Grand Slam singles results
- French Open: QF (1925)
- Wimbledon: 4R (1932)

Other tournaments
- WHCC: 3R (1923)

Team competitions
- Davis Cup: F (1925^{Ch})

= Paul Féret =

French tennis player (1901–1984)

Paul Féret (/fr/; 27 July 1901 – 3 February 1984) was a French international tennis player in the 1920s and 1930s. Born in Paris, he competed in the Davis Cup two times in 1925.

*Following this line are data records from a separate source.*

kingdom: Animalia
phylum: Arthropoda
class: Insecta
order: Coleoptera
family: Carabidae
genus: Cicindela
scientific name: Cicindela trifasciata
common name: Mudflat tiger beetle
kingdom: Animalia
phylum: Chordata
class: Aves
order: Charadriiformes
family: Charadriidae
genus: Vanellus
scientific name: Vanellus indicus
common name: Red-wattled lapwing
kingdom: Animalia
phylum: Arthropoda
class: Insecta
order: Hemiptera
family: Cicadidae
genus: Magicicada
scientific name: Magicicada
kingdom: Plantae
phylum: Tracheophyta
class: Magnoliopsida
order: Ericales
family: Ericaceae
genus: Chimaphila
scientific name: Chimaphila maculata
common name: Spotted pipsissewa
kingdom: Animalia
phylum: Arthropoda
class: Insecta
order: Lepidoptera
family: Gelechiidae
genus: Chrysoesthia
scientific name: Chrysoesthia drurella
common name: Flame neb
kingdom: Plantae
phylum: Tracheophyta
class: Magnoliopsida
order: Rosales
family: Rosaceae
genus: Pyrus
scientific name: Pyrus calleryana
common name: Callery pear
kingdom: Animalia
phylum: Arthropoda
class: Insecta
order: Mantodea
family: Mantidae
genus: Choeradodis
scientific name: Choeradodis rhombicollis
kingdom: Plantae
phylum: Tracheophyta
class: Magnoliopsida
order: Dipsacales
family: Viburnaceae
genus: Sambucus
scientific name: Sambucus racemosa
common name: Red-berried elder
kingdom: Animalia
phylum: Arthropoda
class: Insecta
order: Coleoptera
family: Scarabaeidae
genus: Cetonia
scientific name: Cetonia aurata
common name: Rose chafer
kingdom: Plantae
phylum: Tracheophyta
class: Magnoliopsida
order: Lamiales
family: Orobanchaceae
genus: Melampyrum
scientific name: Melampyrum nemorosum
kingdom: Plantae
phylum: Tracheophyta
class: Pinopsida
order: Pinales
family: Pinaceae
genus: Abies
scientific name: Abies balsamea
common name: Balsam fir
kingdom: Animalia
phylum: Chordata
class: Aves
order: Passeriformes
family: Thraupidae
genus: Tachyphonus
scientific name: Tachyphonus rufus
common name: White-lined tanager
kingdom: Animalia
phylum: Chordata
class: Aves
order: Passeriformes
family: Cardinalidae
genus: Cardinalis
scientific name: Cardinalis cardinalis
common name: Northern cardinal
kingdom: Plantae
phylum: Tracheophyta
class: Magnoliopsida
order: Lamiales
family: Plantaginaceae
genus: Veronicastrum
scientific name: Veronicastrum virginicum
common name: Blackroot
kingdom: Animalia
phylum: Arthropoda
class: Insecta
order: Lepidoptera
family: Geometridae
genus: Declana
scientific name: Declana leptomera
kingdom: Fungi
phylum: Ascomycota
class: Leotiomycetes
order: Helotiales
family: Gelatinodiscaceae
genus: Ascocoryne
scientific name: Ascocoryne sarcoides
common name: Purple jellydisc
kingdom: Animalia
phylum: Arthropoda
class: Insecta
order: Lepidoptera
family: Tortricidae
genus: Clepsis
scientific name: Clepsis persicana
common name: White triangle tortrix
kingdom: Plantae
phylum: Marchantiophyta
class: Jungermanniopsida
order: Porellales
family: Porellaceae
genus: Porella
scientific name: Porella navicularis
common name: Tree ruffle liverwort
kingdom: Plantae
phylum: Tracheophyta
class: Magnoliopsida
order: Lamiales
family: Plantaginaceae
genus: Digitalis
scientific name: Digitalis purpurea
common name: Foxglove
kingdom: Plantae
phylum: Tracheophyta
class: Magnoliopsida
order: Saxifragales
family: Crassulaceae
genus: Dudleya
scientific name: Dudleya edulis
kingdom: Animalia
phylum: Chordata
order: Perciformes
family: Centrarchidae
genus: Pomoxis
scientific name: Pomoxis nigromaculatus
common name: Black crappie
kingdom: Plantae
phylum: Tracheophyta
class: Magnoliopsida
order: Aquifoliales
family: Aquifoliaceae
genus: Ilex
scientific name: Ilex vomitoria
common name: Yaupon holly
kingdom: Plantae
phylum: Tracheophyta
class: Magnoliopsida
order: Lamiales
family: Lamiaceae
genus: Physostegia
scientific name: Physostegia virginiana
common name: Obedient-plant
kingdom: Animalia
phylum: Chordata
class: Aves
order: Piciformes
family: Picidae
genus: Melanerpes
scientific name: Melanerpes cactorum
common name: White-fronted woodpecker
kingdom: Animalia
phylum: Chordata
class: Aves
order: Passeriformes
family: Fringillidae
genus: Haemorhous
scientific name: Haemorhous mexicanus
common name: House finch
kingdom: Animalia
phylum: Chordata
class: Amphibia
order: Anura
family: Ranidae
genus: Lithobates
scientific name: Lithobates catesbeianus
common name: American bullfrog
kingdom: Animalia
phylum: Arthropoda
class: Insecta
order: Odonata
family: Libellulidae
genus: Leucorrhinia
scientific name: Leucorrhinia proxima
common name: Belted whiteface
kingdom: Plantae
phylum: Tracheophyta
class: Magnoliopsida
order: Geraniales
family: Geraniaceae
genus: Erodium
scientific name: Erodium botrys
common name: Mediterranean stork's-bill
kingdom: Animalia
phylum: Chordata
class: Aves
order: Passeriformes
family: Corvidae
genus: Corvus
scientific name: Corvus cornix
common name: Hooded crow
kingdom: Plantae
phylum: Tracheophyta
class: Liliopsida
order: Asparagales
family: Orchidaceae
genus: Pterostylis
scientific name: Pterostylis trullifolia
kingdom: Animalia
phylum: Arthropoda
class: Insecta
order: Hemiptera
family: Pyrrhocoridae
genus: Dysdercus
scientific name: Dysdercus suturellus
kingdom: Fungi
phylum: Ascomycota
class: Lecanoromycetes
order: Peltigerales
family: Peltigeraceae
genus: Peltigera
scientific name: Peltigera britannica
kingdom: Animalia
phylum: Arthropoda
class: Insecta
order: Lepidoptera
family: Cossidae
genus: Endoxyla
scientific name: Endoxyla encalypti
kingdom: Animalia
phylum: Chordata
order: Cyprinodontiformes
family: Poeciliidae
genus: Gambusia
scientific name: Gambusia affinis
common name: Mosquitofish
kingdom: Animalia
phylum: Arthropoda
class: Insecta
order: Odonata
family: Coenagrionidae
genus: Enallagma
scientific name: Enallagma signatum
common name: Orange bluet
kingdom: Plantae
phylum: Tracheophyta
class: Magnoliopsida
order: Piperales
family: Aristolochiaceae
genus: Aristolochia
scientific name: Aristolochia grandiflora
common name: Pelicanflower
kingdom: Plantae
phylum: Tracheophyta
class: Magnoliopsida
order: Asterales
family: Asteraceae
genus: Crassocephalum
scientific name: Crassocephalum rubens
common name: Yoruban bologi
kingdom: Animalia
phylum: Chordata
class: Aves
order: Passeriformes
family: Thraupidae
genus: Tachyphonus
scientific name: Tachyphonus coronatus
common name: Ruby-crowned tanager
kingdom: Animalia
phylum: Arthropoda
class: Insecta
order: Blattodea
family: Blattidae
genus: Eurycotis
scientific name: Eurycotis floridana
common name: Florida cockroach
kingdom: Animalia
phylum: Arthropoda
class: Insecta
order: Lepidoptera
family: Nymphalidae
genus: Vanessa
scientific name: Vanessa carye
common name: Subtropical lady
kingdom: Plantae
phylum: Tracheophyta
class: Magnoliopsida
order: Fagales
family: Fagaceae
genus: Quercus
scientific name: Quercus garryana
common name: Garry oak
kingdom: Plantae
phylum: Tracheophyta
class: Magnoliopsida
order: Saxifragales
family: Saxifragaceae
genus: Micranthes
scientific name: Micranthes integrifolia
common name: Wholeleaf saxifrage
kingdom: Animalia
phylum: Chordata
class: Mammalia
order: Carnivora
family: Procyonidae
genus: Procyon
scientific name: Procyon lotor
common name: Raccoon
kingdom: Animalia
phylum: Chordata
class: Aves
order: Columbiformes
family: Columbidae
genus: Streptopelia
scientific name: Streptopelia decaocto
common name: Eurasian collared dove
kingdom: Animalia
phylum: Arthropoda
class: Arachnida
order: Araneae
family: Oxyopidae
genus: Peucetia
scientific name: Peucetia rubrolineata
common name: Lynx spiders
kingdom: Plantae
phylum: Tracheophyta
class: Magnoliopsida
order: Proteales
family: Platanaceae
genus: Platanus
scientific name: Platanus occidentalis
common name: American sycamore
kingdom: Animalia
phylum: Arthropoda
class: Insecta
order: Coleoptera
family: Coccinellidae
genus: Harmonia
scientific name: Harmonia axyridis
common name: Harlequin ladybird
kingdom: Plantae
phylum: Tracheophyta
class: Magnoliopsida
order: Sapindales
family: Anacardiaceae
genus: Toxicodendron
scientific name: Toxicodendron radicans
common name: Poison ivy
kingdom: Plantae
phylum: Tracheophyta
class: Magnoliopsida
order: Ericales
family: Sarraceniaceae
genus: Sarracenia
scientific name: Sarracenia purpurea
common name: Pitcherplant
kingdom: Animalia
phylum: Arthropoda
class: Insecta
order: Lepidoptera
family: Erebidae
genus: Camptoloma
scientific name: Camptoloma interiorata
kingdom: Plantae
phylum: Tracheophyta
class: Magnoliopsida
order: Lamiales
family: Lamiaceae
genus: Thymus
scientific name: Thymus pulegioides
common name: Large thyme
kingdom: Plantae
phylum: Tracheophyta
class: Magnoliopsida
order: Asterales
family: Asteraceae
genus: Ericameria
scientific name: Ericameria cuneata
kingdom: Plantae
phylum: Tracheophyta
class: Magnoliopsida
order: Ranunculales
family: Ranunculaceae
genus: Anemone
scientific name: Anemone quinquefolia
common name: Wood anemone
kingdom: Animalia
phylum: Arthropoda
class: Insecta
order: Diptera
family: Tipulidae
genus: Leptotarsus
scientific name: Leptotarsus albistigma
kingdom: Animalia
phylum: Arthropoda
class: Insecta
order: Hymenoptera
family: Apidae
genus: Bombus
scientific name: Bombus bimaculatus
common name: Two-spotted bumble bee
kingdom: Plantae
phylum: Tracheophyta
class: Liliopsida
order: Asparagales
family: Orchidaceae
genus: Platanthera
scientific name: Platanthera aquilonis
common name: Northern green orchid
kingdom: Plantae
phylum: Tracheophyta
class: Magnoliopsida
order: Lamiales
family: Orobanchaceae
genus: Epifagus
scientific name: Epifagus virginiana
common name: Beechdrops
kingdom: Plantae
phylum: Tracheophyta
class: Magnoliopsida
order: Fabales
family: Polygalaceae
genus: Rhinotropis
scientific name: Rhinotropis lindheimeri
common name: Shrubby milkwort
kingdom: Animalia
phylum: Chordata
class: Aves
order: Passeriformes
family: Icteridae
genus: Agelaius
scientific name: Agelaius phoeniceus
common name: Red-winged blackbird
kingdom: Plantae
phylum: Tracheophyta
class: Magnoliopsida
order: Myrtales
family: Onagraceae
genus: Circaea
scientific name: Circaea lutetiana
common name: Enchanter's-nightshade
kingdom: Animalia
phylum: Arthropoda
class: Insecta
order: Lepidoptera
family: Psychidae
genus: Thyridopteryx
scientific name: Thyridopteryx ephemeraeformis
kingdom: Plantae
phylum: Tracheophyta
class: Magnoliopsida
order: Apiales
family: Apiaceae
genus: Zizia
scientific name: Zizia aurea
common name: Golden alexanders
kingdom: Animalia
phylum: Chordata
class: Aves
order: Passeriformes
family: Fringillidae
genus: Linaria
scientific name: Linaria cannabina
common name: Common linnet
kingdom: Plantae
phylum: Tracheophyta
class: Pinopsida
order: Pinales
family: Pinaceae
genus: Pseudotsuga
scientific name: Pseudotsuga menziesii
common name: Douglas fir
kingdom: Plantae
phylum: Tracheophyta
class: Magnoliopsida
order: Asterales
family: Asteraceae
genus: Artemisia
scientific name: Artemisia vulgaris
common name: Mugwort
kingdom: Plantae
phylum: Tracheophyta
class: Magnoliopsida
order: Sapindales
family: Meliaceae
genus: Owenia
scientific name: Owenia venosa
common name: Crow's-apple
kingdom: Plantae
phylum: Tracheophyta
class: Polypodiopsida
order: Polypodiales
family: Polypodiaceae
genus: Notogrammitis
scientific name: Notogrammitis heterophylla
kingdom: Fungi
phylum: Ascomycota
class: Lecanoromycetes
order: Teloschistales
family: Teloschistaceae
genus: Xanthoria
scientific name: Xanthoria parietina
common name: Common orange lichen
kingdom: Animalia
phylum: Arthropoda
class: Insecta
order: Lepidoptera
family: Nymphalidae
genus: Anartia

==Amateur, to professional, back to amateur==
Féret was one of the first French amateur players to lose his amateur status and play for money. After Suzanne Lenglen became a professional player in 1926 and was stripped of her No. 1 ranking by the Fédération Française de Tennis, she was seeking a mixed doubles partner for a paid tour in America, but her preferred choice, a young Italian lawyer named Placido Gaslini, was not allowed by his father, a Milanese banker, to play for money. Instead, Lenglen and her agent, C. C. Pyle, picked Féret, then the fourth-ranked French amateur, who was offered the chance to partner Lenglen. Féret, who was in depression following the death of his wife, agreed to sail to America, though it would mean losing his amateur status. When Pyle's tour opened at Madison Square Garden to an elite audience including Mayor Jimmy Walker and other rich and famous, Féret was quickly defeated by Pyle's star player, American No. 1 Vincent Richards. When Féret returned to France after the tour, having earned $10,000, he applied for reinstatement as an amateur on grounds of emotional stress and exceptionally was accepted back into membership in 1929 (or 1933), after he donated his winnings in America. He continued to play as an amateur, on one occasion putting an end to the hopes of a tennis career of a young scientist, Louis Leprince-Ringuet. In 1953 (aged 51), Feret was the oldest competitor ever in the French Championships men's singles event.